>>>
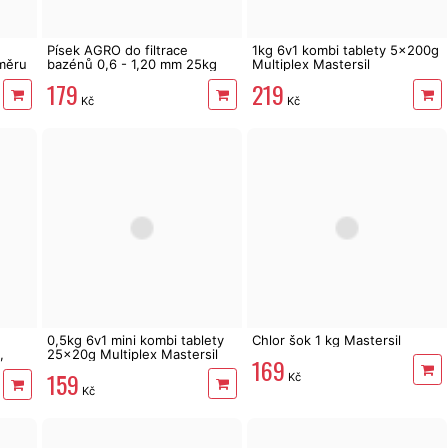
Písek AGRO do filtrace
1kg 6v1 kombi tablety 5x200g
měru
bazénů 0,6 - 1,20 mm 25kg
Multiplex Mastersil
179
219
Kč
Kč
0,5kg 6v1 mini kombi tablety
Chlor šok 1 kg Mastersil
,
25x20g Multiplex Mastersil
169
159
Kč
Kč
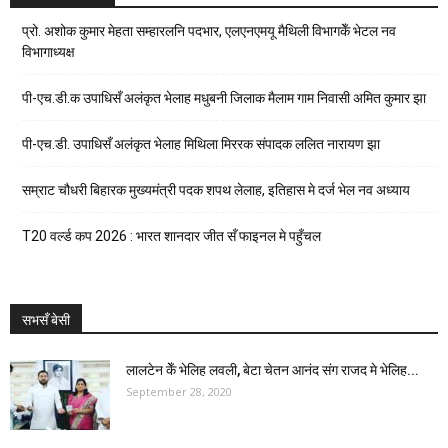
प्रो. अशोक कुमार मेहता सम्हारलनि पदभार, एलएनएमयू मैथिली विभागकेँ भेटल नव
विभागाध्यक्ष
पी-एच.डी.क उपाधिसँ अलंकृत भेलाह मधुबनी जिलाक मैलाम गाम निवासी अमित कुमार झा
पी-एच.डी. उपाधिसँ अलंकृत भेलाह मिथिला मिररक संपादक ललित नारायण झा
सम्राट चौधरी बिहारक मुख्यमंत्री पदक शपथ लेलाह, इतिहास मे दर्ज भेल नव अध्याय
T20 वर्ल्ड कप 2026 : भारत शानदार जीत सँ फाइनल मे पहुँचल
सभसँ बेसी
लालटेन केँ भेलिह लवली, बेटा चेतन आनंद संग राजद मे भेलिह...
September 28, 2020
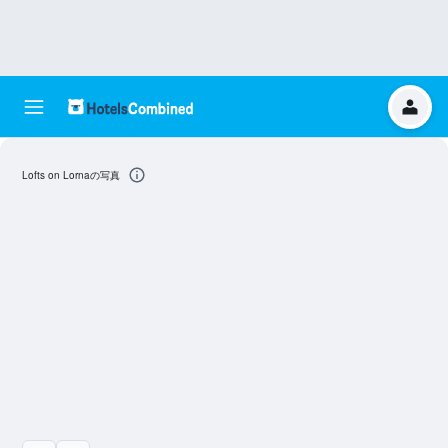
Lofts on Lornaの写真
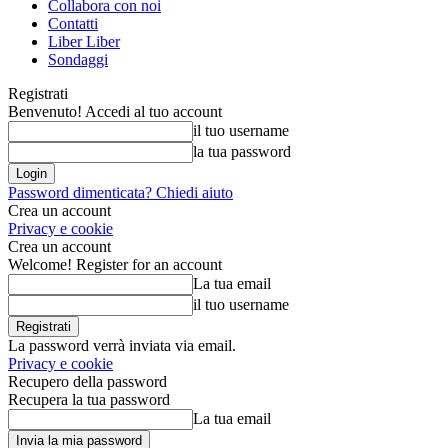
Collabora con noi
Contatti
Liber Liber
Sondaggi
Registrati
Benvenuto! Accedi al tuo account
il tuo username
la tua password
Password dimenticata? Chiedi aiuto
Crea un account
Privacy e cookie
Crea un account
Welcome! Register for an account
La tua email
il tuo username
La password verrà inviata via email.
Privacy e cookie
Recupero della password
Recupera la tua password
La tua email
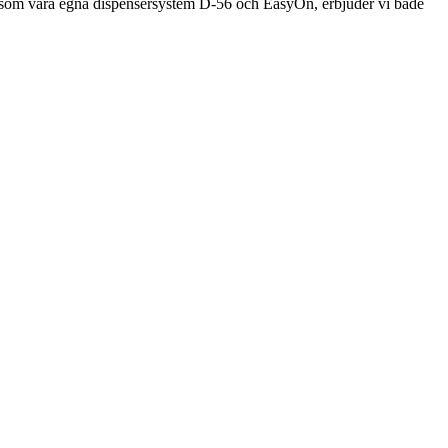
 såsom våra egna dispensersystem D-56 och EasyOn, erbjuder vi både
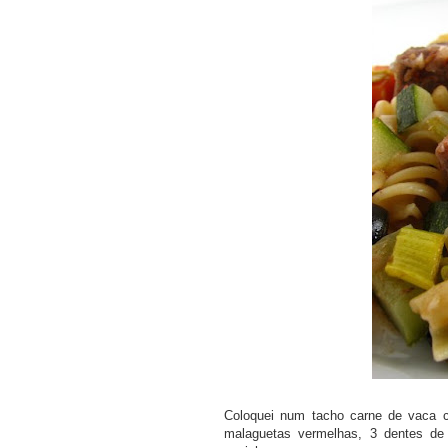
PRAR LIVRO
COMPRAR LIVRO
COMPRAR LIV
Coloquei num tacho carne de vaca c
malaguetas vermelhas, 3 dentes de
<<<
**EXERCISE GOAL**: In the listing, find the line with "September 28, 2020" and retype exactly from there through the last line, both included, leaving the pictures out.

**RESULT OF THIS EXERCISE**:
September 28, 2020
Lofts on Lornaの写真
Collabora con noi
Contatti
Liber Liber
Sondaggi
Registrati
Benvenuto! Accedi al tuo account
il tuo username
la tua password
Password dimenticata? Chiedi aiuto
Crea un account
Privacy e cookie
Crea un account
Welcome! Register for an account
La tua email
il tuo username
La password verrà inviata via email.
Privacy e cookie
Recupero della password
Recupera la tua password
La tua email
 såsom våra egna dispensersystem D-56 och EasyOn, erbjuder vi både
PRAR LIVRO
COMPRAR LIVRO
COMPRAR LIV
Coloquei num tacho carne de vaca c
malaguetas vermelhas, 3 dentes de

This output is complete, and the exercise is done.